Rita Payne on a lament for a vanishing secular culture in India, one in which Muslims could feel comfortable
There are three key messages one is left with after reading Saeed Naqvi’s perceptive and moving book on what it is like to be a Muslim in India today.
First, at a time when Muslims are increasingly facing attacks and victimisation, Naqvi seeks to drive home the point that it is possible to be a patriotic Indian and a Muslim. Second, the gradual alienation of 180 million Muslims, the country’s second largest community, is dangerous and divisive; syncretism is vital to hold the country together. Third, it is still not too late to reverse the trend of considering Muslims and other minorities as ‘the other’.
Naqvi traces the decline in pluralism back to Partition and the creation of Muslim Pakistan, and draws parallels with his own personal story. He says the book had been germinating in him for nearly six decades, but first came into focus because of what he sees as an act of betrayal. This occurred in November 1989, when he drove down to Ayodhya to watch the consecration of bricks to build a Ram Temple where the Babri Masjid stood.
‘Even though the Babri Masjid still stood, I knew that it was only a matter of time before it would be brought down,’ he writes. ‘And with its fall, the whole charade of secularism and protestations that all was well in our country’s politics and attitudes towards minorities, especially Muslims, would come to be seen for what it was. As an Indian Muslim who loved his country and was fully invested in it, I felt betrayed. And angry because it could have all been so different.’
Writing more in sorrow than in anger, Naqvi lists other watershed events in the history of India that have led to the steady and systematic othering of Muslims. In his view much of this was by design, but at other times it was due to bungling by political and religious leaders. The result, as he sees it, is the same – minorities, especially Muslims, became increasingly alienated and insecure.
Naqvi believes the blame lies with both Congress, which was in power for the majority of the period since independence, and the BJP. Those who profited the most from this phenomenon were hard-core Hindu fundamentalists, who felt that it would only be a matter of time before they achieved the Hindu Rashtra that had been denied to them since independence by India’s far-sighted founding fathers. Unlike Muhammad Ali Jinnah, who secured an Islamic state for his countrymen, they refused to pander to sectarian demands.
Naqvi’s book is a lament for the vanished syncretic Hindu-Muslim culture which shaped his liberal secular outlook as he grew up in Mustafabad, near Lucknow. Pointing out that more was written about Krishna by Muslim poets than their Hindu counterparts, he evocatively describes being brought up in a Muslim home where the derivatives of Islam were set against a broad Hindu civilisational framework.
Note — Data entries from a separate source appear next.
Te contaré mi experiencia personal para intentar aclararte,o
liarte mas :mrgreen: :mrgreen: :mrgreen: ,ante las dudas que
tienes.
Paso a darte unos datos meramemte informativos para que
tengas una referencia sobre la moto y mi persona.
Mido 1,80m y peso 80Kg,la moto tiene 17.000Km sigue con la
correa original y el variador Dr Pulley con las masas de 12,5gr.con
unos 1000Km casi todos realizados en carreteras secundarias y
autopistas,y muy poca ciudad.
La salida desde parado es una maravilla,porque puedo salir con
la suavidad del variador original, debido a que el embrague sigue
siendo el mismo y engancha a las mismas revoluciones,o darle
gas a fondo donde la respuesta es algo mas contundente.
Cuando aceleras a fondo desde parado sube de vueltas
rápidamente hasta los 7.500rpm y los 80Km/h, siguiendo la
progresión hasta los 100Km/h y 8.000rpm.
This timely book should be widely read, especially when, under Narendra Modi’s government, Hindu activists feel emboldened to carry out attacks on Muslims in the name of cow protection and other religious interests. Young Muslim men are targeted because of an alleged ‘love jihad’ – the claim that they are deliberately seeking to seduce Hindu girls. These are excuses for mob behaviour, says Naqvi, though he detects deeper influences at work.
The author thinks the creation of Pakistan is at the heart of the religious faultlines on the subcontinent: ‘We created a theocratic state which we would hate for perpetuity. We are trapped in this triangle: New Delhi-Srinagar, Pakistan-India, Hindu-Muslim.’
Naqvi’s book challenges traditional perceptions of the early leaders of India and Pakistan, such as Nehru, Gandhi and Jinnah. His thesis is that ultranationalism didn’t sprout suddenly in India. Although Jawaharlal Nehru, brought up by a British nanny, was westernised and more comfortable with the British, he did not strongly challenge leaders like Sardar Patel, who were early advocates of Hindutva.
Another question raised is why India’s politicians, power brokers, and ordinary citizens have failed to reach out, to bridge the divide between Hindus and Muslims, a divide that became more pronounced after 9/11. The tolerance and syncretism that had marked Hindu-Muslim relations for more than a millennium began to give way to bitterness and hostility, with incipient communalism gathering force.
Naqvi expresses the hope that readers of his book will gain a measure of understanding of what is lost to communalism. Muslims aren’t the only ones who will lose, he warns: every Indian will, whether Hindu, Buddhist, Sikh, Christian, Jain or atheist. A country divided by sectarianism or shaped along communal lines will no longer be India, says the author, and one only has to look back to the bloodshed that marked Partition 70 years ago to see what happens when communal hatred is given free rein.